## Begin Extract
Linear Attention Reformulation

Updated 4 October 2025

Linear attention reformulation is a set of techniques that reorders matrix computations using associativity, kernel mappings, or Taylor approximations to reduce quadratic complexity.
It restructures the standard dot-product attention to aggregate key–value products before interacting with queries, significantly lowering memory and compute demands.
Practical implementations show substantial speedups and reduced resource usage in applications ranging from high-resolution vision to large-scale language models.

Linear attention reformulation encompasses a family of techniques designed to reduce the computational and memory complexity of attention mechanisms in neural networks, particularly transformers, from quadratic to linear (or near-linear) with respect to input sequence length or resolution. Unlike conventional dot-product or softmax attention—which scales as $O(N^2)$ for $N$ positions—linear attention reformulations exploit mathematical properties such as associativity, kernel feature mappings, and normalization reordering. The result is algorithms that either exactly or approximately preserve global context modeling at substantially reduced resource cost, enabling practical deployment for long sequences, high-resolution vision, and other resource-intensive scenarios.
## End Extract
## Begin Records
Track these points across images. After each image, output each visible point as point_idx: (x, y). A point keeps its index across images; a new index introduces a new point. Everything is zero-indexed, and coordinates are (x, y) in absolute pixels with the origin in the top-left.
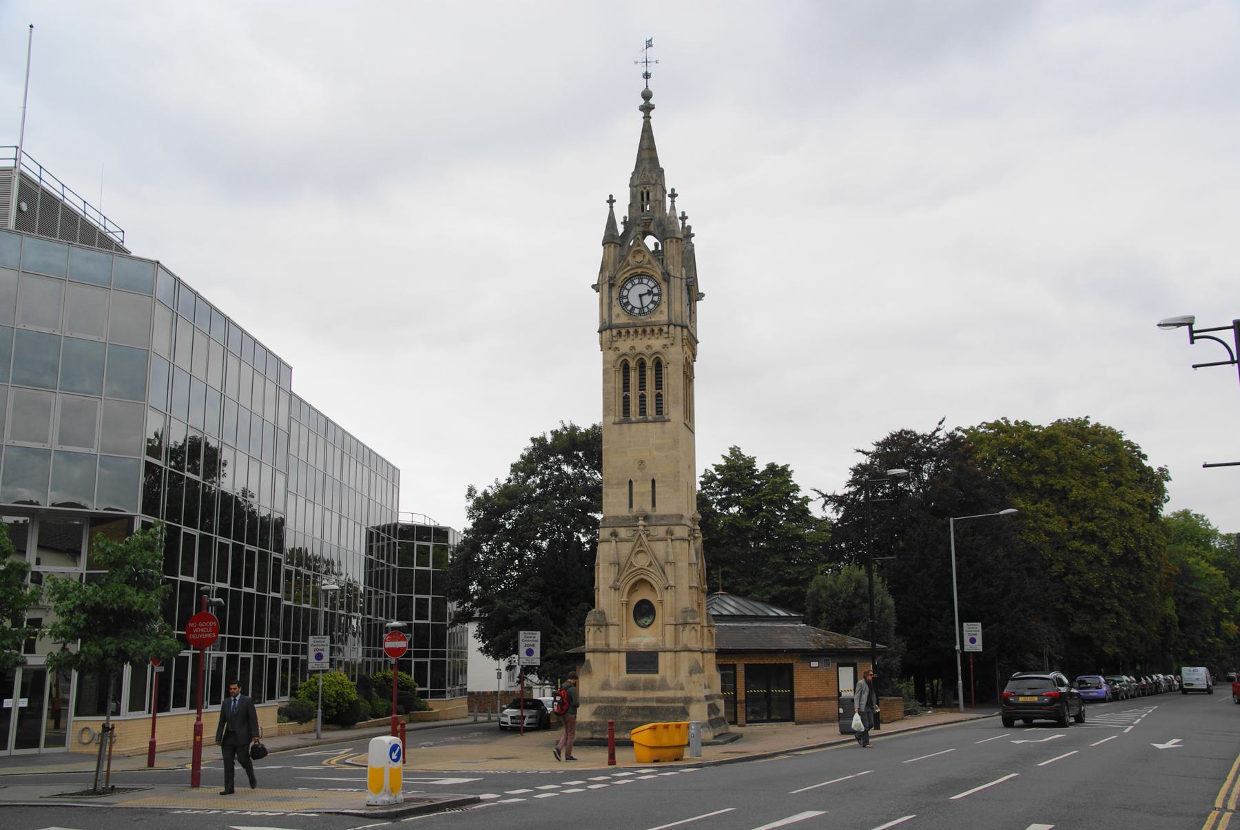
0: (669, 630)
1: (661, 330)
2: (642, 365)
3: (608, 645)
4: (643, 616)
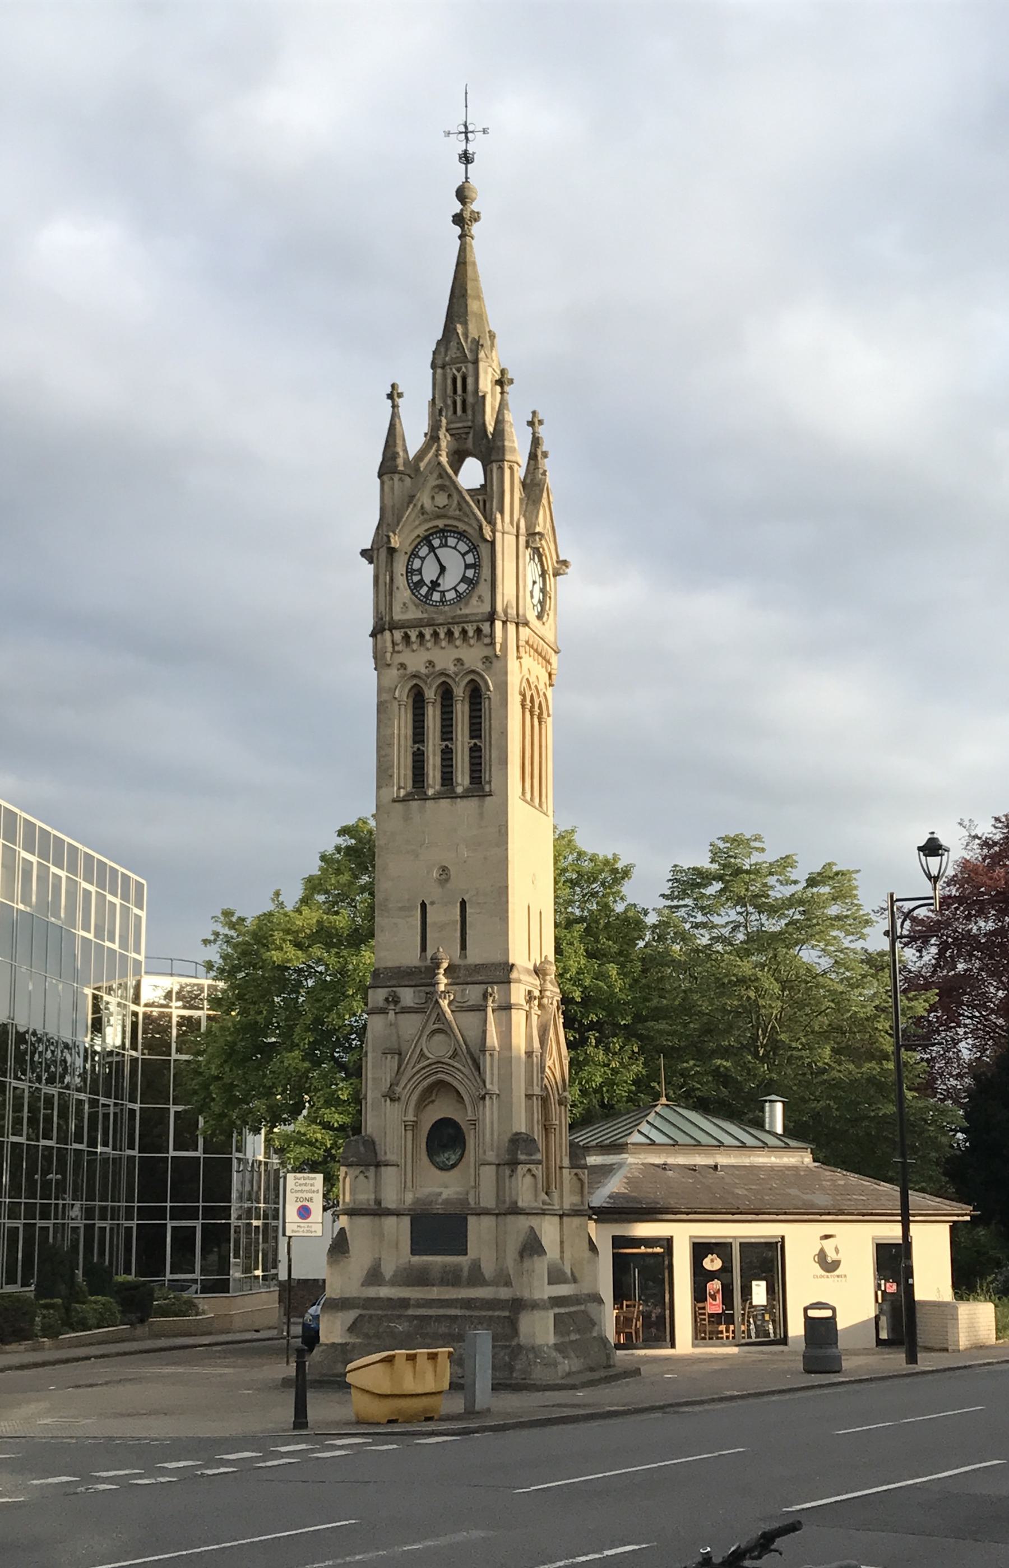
0: (488, 1173)
1: (479, 631)
2: (447, 695)
3: (378, 1202)
4: (445, 1147)
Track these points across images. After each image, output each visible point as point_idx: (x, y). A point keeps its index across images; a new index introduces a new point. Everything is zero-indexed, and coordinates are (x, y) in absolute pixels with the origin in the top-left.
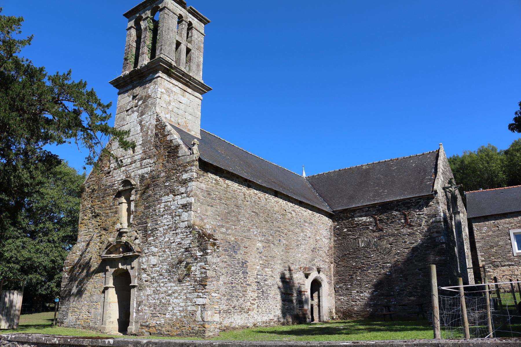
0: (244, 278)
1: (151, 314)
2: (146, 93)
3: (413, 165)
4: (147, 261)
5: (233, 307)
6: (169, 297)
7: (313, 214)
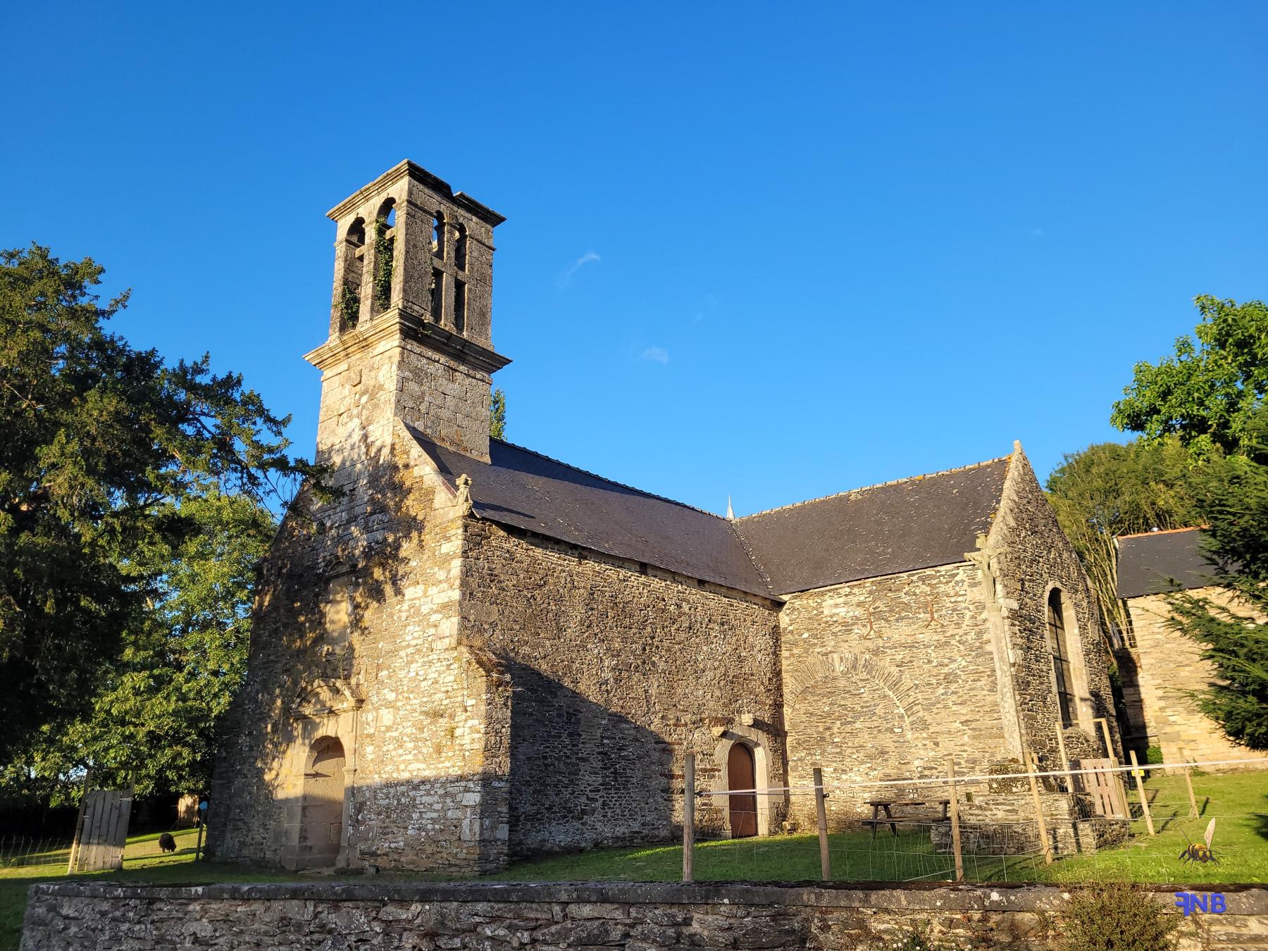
0: (573, 746)
1: (381, 827)
2: (374, 379)
3: (955, 491)
4: (377, 719)
5: (546, 809)
6: (414, 792)
7: (732, 605)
## End Records
> Short exercise A:
Repeat the part of the linear attention page above that starts at "It restructures the" and ends at "and compute demands.".
> Short exercise B:
According to the linear attention page, how does conventional dot-product or softmax attention scale?
> Short exercise C:
What mathematical properties does the paragraph beginning "Linear attention reformulation encompasses" say linear attention reformulations exploit? List all of them.

> Correct output A:
It restructures the standard dot-product attention to aggregate key–value products before interacting with queries, significantly lowering memory and compute demands.

> Correct output B:
It scales as $O(N^2)$ for $N$ positions.

> Correct output C:
- associativity
- kernel feature mappings
- normalization reordering